DATA SHOWN
####

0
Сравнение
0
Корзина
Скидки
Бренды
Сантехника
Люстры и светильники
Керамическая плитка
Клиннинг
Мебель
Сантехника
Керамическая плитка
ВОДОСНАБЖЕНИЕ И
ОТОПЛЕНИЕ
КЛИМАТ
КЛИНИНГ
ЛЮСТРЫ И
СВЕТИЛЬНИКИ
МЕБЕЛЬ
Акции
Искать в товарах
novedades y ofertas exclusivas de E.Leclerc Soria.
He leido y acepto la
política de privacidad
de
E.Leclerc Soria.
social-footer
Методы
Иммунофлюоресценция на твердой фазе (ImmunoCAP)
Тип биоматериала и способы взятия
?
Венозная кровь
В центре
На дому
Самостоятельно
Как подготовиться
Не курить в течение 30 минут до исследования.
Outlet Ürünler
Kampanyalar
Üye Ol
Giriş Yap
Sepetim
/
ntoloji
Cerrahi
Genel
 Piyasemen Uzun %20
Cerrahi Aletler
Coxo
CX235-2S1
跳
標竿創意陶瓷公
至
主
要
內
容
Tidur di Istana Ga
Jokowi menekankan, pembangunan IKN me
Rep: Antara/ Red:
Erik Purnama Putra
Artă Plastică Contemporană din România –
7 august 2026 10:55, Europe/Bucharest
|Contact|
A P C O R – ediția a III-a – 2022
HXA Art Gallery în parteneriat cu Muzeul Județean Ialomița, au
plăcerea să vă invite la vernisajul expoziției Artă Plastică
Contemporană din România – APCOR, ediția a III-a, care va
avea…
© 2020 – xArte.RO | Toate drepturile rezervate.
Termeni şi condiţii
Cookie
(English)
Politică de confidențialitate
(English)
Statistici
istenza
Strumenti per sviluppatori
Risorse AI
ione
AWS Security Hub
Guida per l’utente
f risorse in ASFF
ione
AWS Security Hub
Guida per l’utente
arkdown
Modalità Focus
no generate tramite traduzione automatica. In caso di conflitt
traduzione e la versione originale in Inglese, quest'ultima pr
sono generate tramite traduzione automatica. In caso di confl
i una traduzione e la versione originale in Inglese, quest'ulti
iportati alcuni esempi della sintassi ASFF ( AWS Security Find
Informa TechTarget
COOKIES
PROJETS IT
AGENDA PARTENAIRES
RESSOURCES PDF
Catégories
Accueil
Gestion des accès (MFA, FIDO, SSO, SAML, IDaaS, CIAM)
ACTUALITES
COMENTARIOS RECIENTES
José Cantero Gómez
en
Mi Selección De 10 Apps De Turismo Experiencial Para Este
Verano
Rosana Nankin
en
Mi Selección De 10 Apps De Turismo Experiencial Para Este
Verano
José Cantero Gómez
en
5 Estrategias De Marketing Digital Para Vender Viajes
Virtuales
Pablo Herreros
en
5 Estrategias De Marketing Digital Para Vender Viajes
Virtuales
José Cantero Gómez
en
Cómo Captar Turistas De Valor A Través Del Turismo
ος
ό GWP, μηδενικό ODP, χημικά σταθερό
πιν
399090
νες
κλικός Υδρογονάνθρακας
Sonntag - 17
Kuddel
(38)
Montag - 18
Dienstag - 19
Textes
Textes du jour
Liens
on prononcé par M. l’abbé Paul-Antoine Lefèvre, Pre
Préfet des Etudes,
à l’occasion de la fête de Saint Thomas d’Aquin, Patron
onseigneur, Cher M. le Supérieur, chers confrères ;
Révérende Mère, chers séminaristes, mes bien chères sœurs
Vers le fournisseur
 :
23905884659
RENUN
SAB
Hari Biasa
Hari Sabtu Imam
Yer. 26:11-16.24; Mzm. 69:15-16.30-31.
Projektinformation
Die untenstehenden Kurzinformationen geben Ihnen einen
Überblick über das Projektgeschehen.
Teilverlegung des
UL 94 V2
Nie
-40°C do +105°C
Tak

####

WHAT YOU WILL DO
Retype each line above with no alterations.

OUTPUT FOR THIS TASK
0
Сравнение
0
Корзина
Скидки
Бренды
Сантехника
Люстры и светильники
Керамическая плитка
Клиннинг
Мебель
Сантехника
Керамическая плитка
ВОДОСНАБЖЕНИЕ И
ОТОПЛЕНИЕ
КЛИМАТ
КЛИНИНГ
ЛЮСТРЫ И
СВЕТИЛЬНИКИ
МЕБЕЛЬ
Акции
Искать в товарах
novedades y ofertas exclusivas de E.Leclerc Soria.
He leido y acepto la
política de privacidad
de
E.Leclerc Soria.
social-footer
Методы
Иммунофлюоресценция на твердой фазе (ImmunoCAP)
Тип биоматериала и способы взятия
?
Венозная кровь
В центре
На дому
Самостоятельно
Как подготовиться
Не курить в течение 30 минут до исследования.
Outlet Ürünler
Kampanyalar
Üye Ol
Giriş Yap
Sepetim
/
ntoloji
Cerrahi
Genel
 Piyasemen Uzun %20
Cerrahi Aletler
Coxo
CX235-2S1
跳
標竿創意陶瓷公
至
主
要
內
容
Tidur di Istana Ga
Jokowi menekankan, pembangunan IKN me
Rep: Antara/ Red:
Erik Purnama Putra
Artă Plastică Contemporană din România –
7 august 2026 10:55, Europe/Bucharest
|Contact|
A P C O R – ediția a III-a – 2022
HXA Art Gallery în parteneriat cu Muzeul Județean Ialomița, au
plăcerea să vă invite la vernisajul expoziției Artă Plastică
Contemporană din România – APCOR, ediția a III-a, care va
avea…
© 2020 – xArte.RO | Toate drepturile rezervate.
Termeni şi condiţii
Cookie
(English)
Politică de confidențialitate
(English)
Statistici
istenza
Strumenti per sviluppatori
Risorse AI
ione
AWS Security Hub
Guida per l’utente
f risorse in ASFF
ione
AWS Security Hub
Guida per l’utente
arkdown
Modalità Focus
no generate tramite traduzione automatica. In caso di conflitt
traduzione e la versione originale in Inglese, quest'ultima pr
sono generate tramite traduzione automatica. In caso di confl
i una traduzione e la versione originale in Inglese, quest'ulti
iportati alcuni esempi della sintassi ASFF ( AWS Security Find
Informa TechTarget
COOKIES
PROJETS IT
AGENDA PARTENAIRES
RESSOURCES PDF
Catégories
Accueil
Gestion des accès (MFA, FIDO, SSO, SAML, IDaaS, CIAM)
ACTUALITES
COMENTARIOS RECIENTES
José Cantero Gómez
en
Mi Selección De 10 Apps De Turismo Experiencial Para Este
Verano
Rosana Nankin
en
Mi Selección De 10 Apps De Turismo Experiencial Para Este
Verano
José Cantero Gómez
en
5 Estrategias De Marketing Digital Para Vender Viajes
Virtuales
Pablo Herreros
en
5 Estrategias De Marketing Digital Para Vender Viajes
Virtuales
José Cantero Gómez
en
Cómo Captar Turistas De Valor A Través Del Turismo
ος
ό GWP, μηδενικό ODP, χημικά σταθερό
πιν
399090
νες
κλικός Υδρογονάνθρακας
Sonntag - 17
Kuddel
(38)
Montag - 18
Dienstag - 19
Textes
Textes du jour
Liens
on prononcé par M. l’abbé Paul-Antoine Lefèvre, Pre
Préfet des Etudes,
à l’occasion de la fête de Saint Thomas d’Aquin, Patron
onseigneur, Cher M. le Supérieur, chers confrères ;
Révérende Mère, chers séminaristes, mes bien chères sœurs
Vers le fournisseur
 :
23905884659
RENUN
SAB
Hari Biasa
Hari Sabtu Imam
Yer. 26:11-16.24; Mzm. 69:15-16.30-31.
Projektinformation
Die untenstehenden Kurzinformationen geben Ihnen einen
Überblick über das Projektgeschehen.
Teilverlegung des
UL 94 V2
Nie
-40°C do +105°C
Tak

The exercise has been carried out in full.